Israel calls up reserve troops as crowds queue for gas masks
Israel ordered a special call-up of reserve troops yesterday as nervous citizens lined up at gas-mask distribution centres, preparing for possible hostilities with Syria.
With the US threatening to attack Syria over its alleged use of chemical weapons, Israel fears that Syria may respond by firing missiles at Israel, a close American ally. While Israeli officials sought to distance themselves from Syria's standoff with the West and believe the chances of a Syrian strike remain slim, people were clearly preparing for the possibility.
Prime Minister Benjamin Netanyahu spent the day with his top security advisers discussing the situation. Afterwards, he sent a mixed message, urging people to remain calm while also approving special precautionary measures.
"There is no reason to change daily routines," he said. "At the same time we are prepared for any scenario."
He said the Israeli military "is ready to defend against any threat and to respond strongly against any attempt to harm Israeli citizens".

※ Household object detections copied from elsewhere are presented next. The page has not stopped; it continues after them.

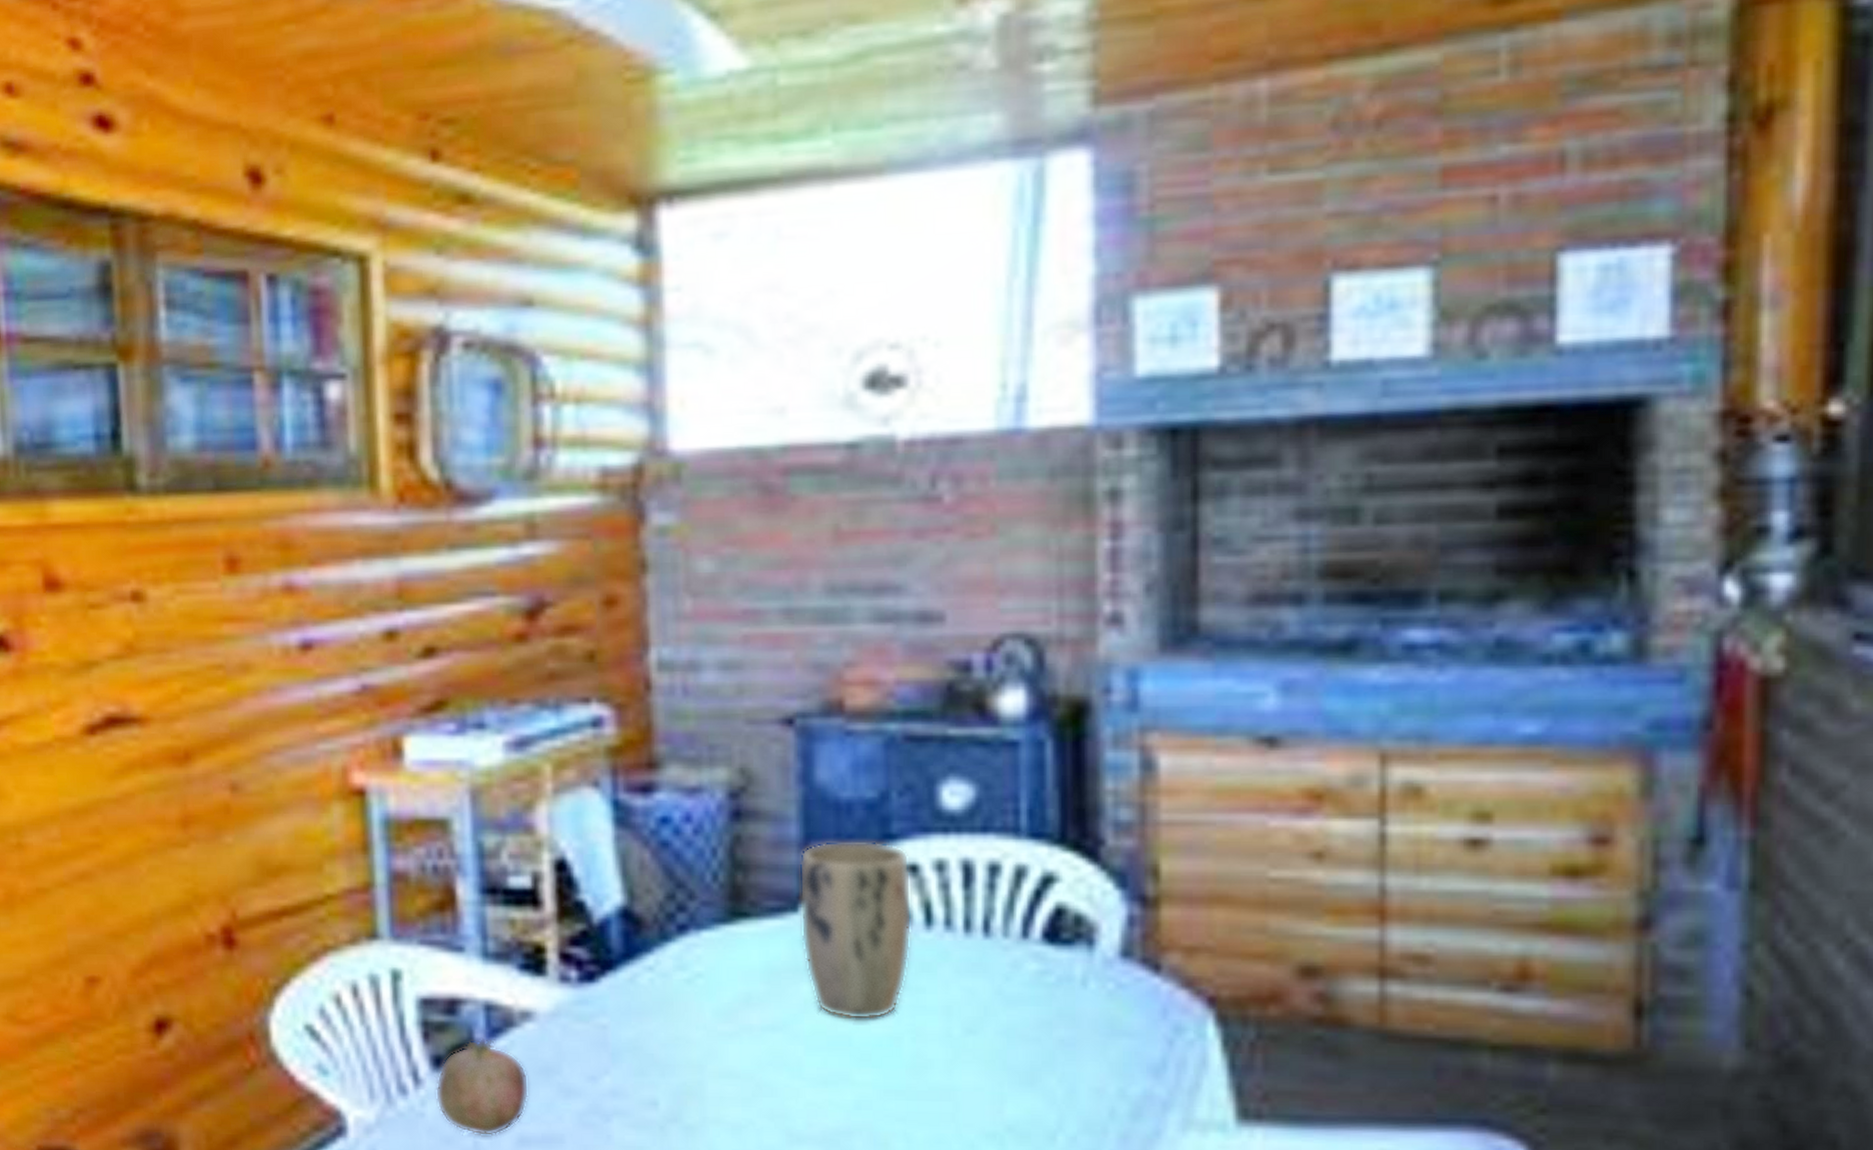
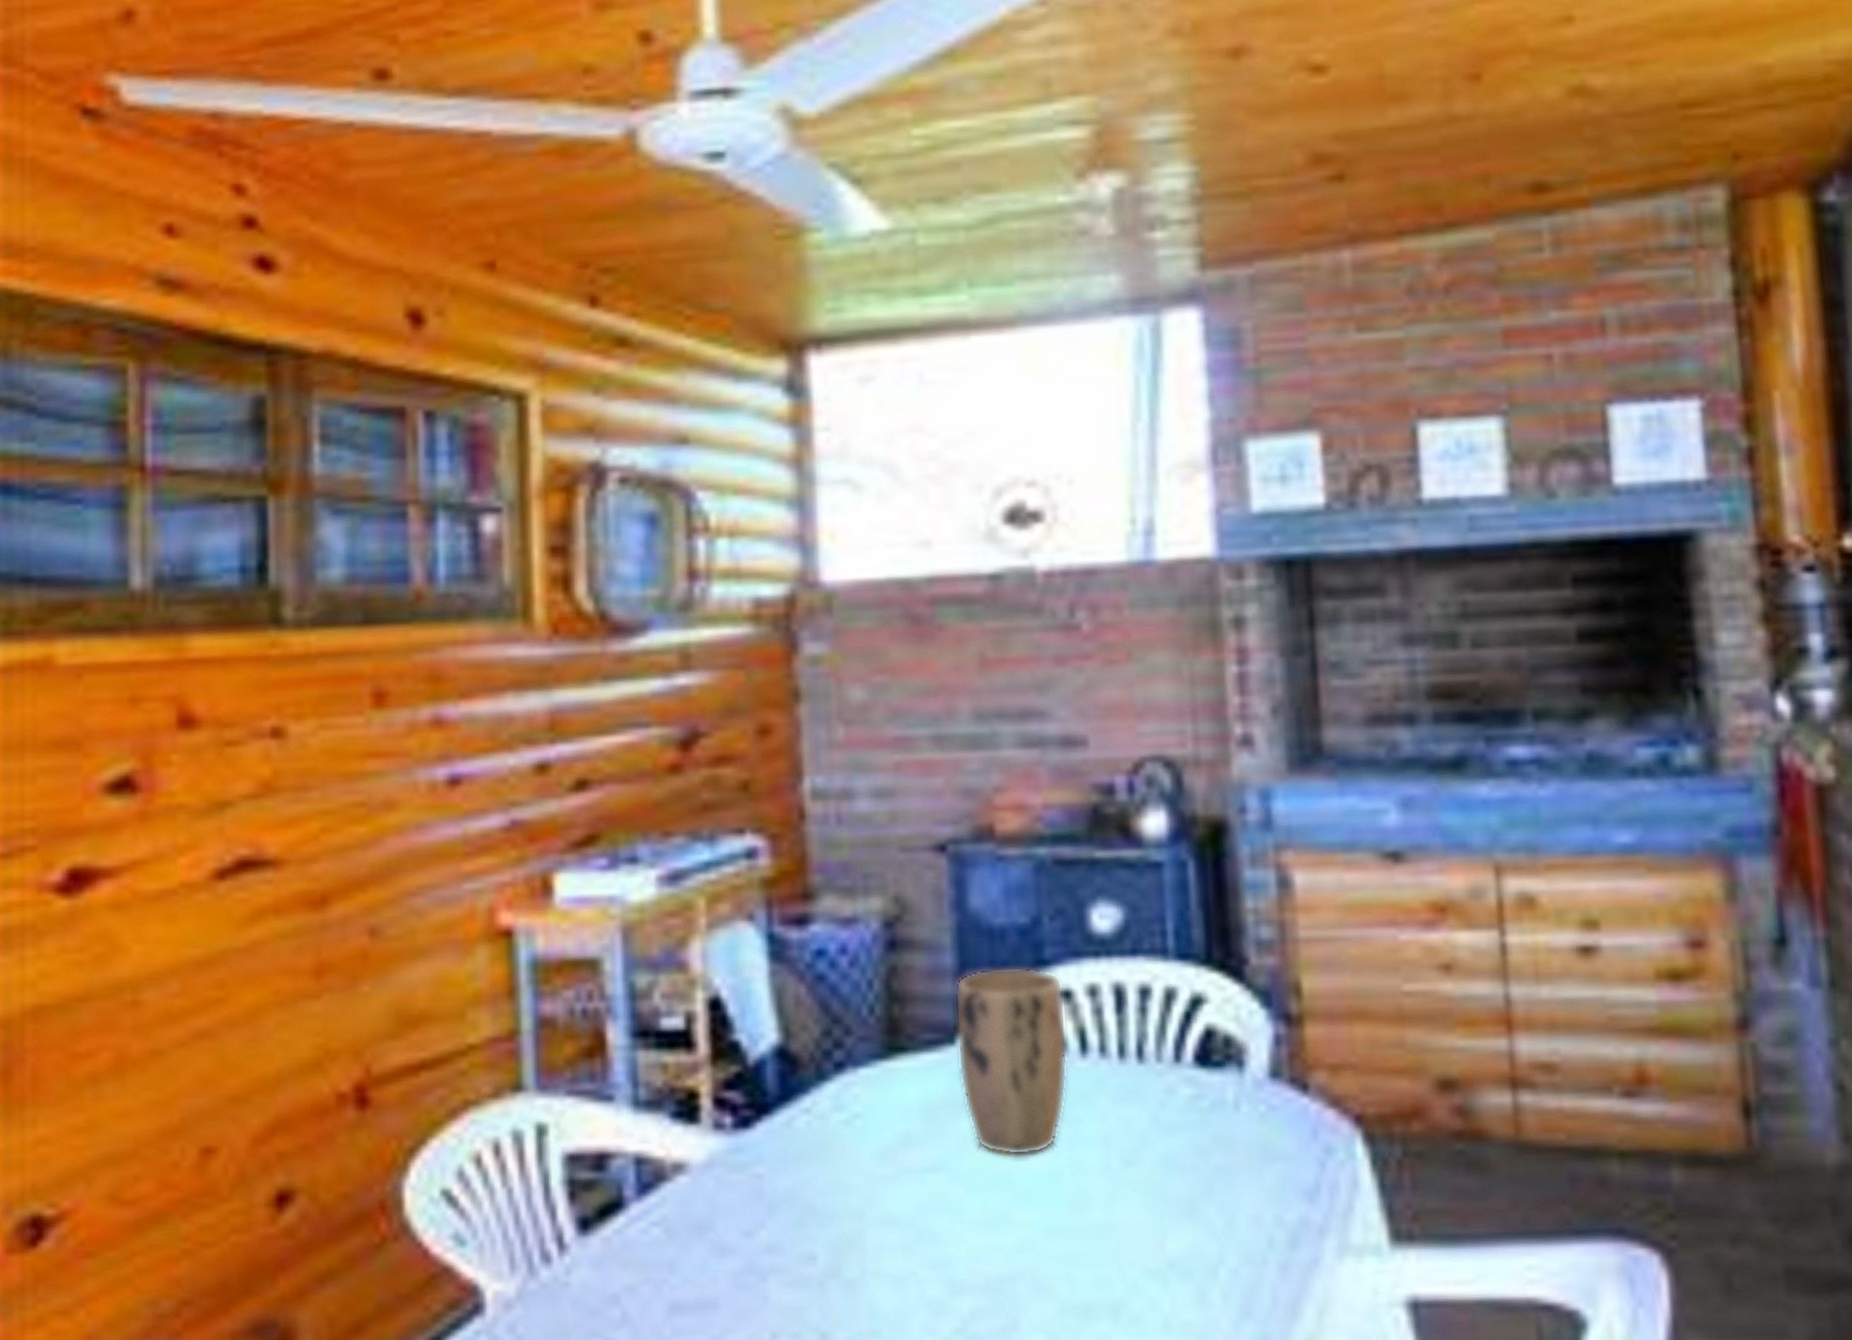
fruit: present [435,1037,530,1137] -> none [581,1194,682,1306]

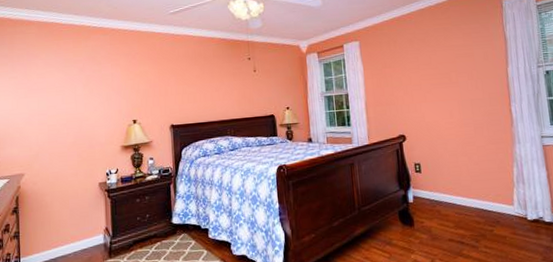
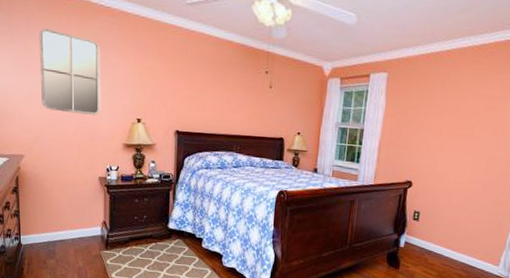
home mirror: none [38,54,98,126] -> present [39,28,101,115]

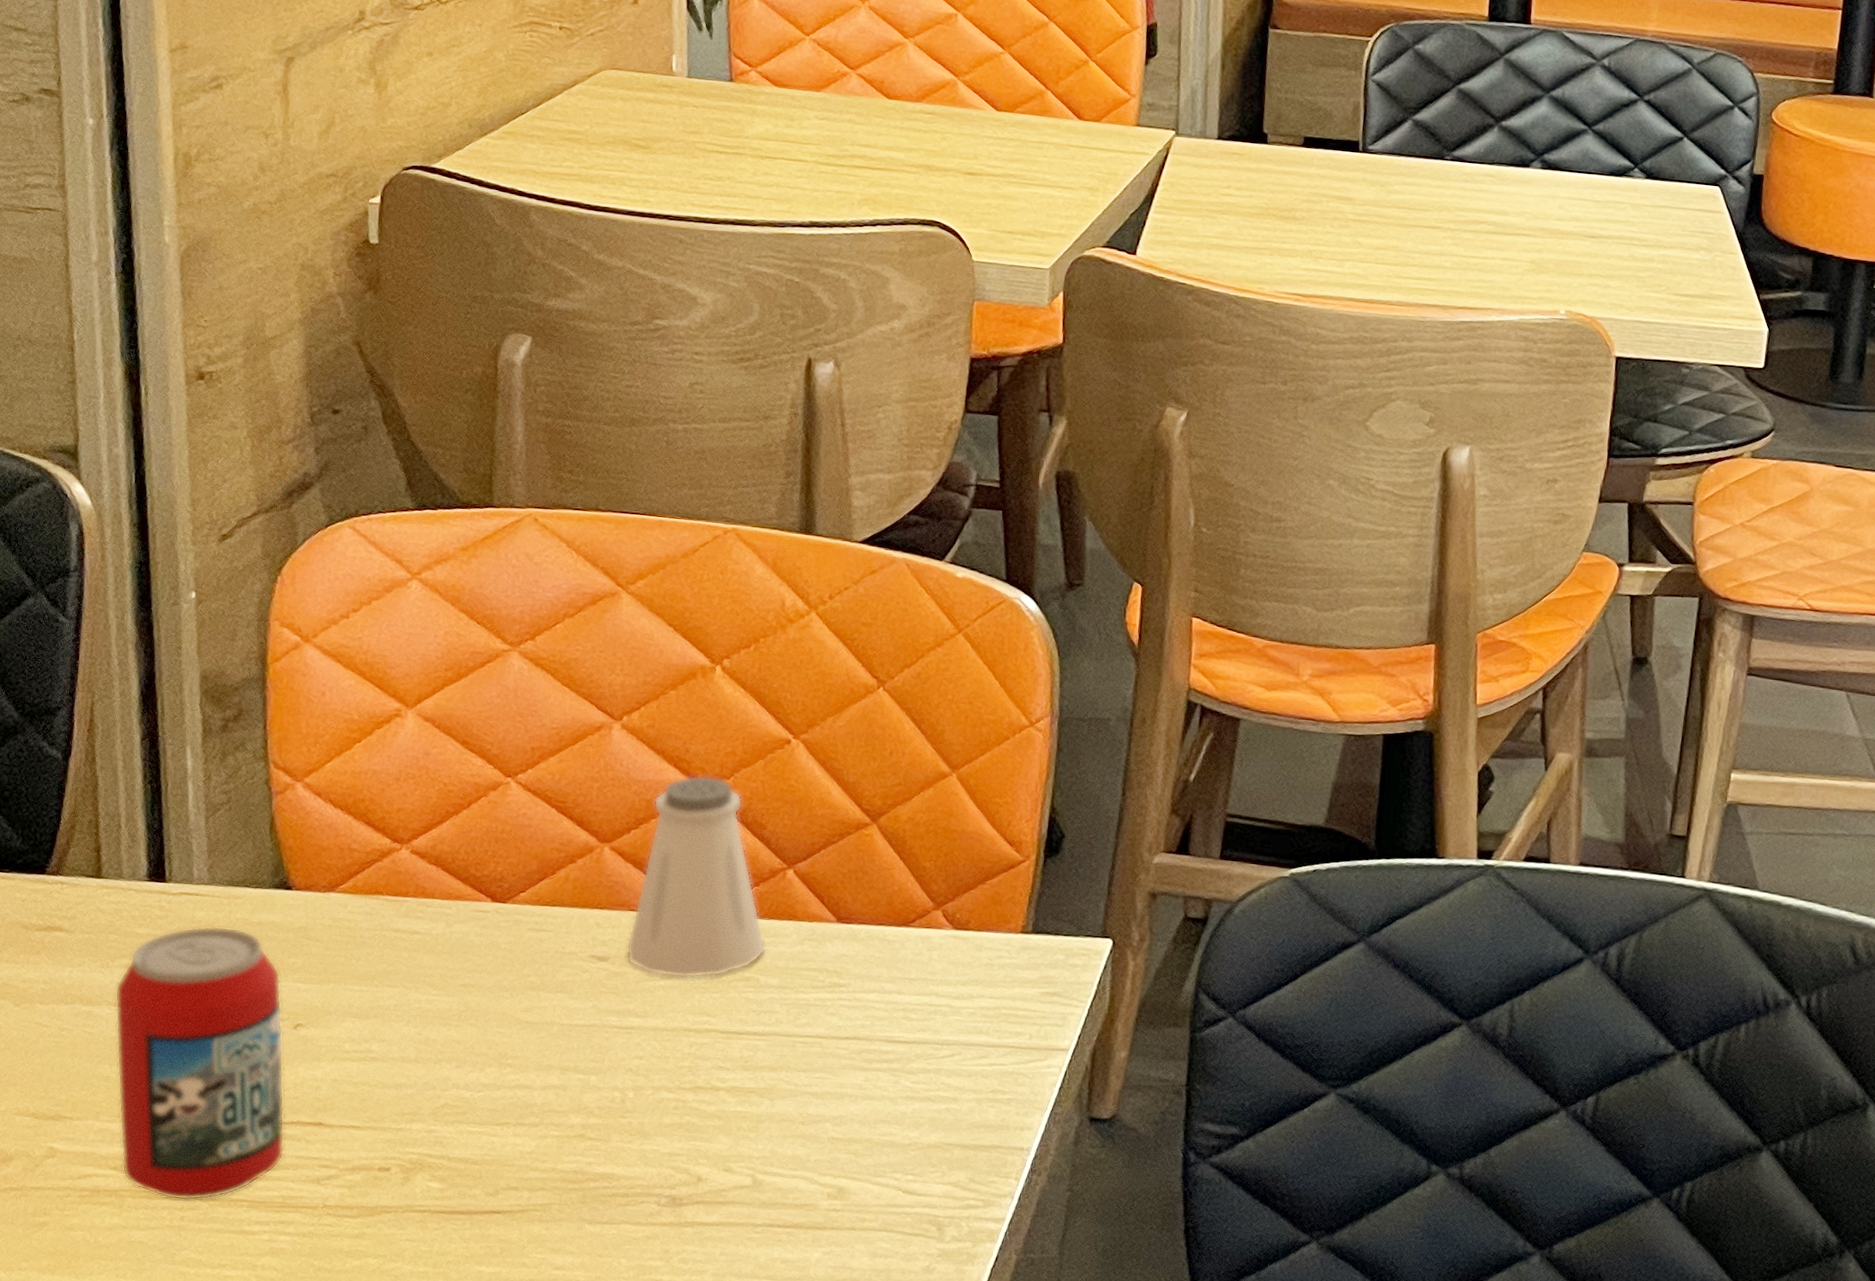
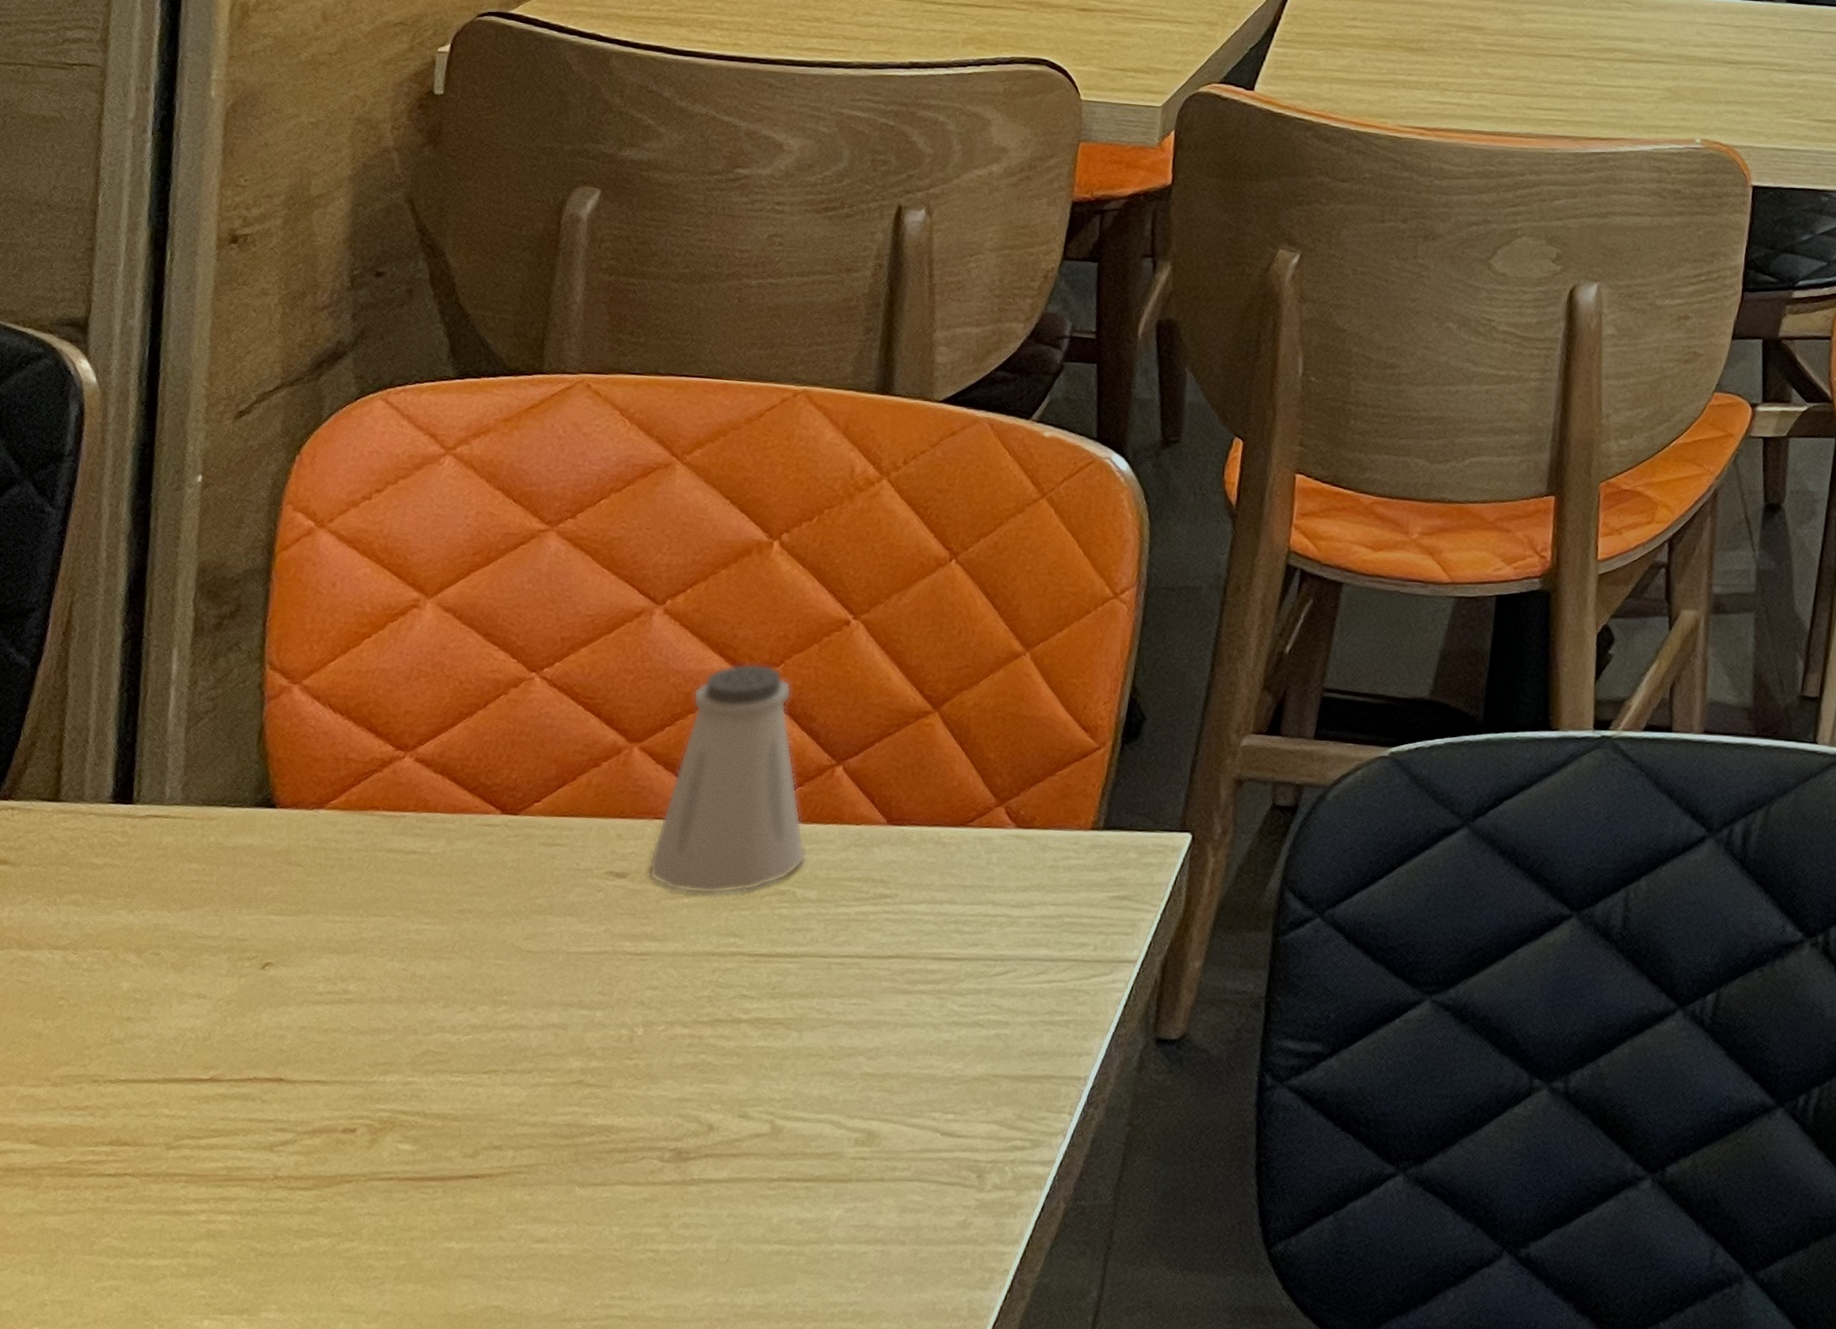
beverage can: present [114,926,285,1201] -> none [43,852,253,1178]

An Israeli official said the government had ordered a "limited" call-up of reserve units to beef up civil defence preparations and to operate air-defence units near the border.
A military official said several hundred troops were being mobilised, though there was authorisation to call up thousands more if needed.
Earlier, defence officials had confirmed the deployment of Iron Dome and Patriot missile-defence batteries in areas near the Syrian border.
Israel uses US-made Patriot missile defence batteries against medium-range missiles, and the Iron Dome system is designed to intercept rockets fired from short distances of up to 70 kilometres.
Large crowds gathered at gas-mask distribution centres across the country, waiting in long lines for protection kits.
Israeli demand for gas masks has tripled in recent days, said Maya Avishai of the Israeli postal service, which oversees gas mask distribution. About five million Israelis, roughly 60 per cent of the population, now have gas masks, she said. All citizens are eligible for the kits.
A large crowd formed at a Tel Aviv distribution centre yesterday, where Galia Cohen was among those waiting for hours to collect free masks.
"I have two children and I am afraid for my children," she said.
Sivan Yehieli, chairman of a civilian emergency response committee along the northern border with Syria and Lebanon, said towns were readying bomb shelters and drilling school children on how to flee to shelters.
"The citizens need to be prepared just like the army," said Yehieli. "We don't want to find ourselves surprised."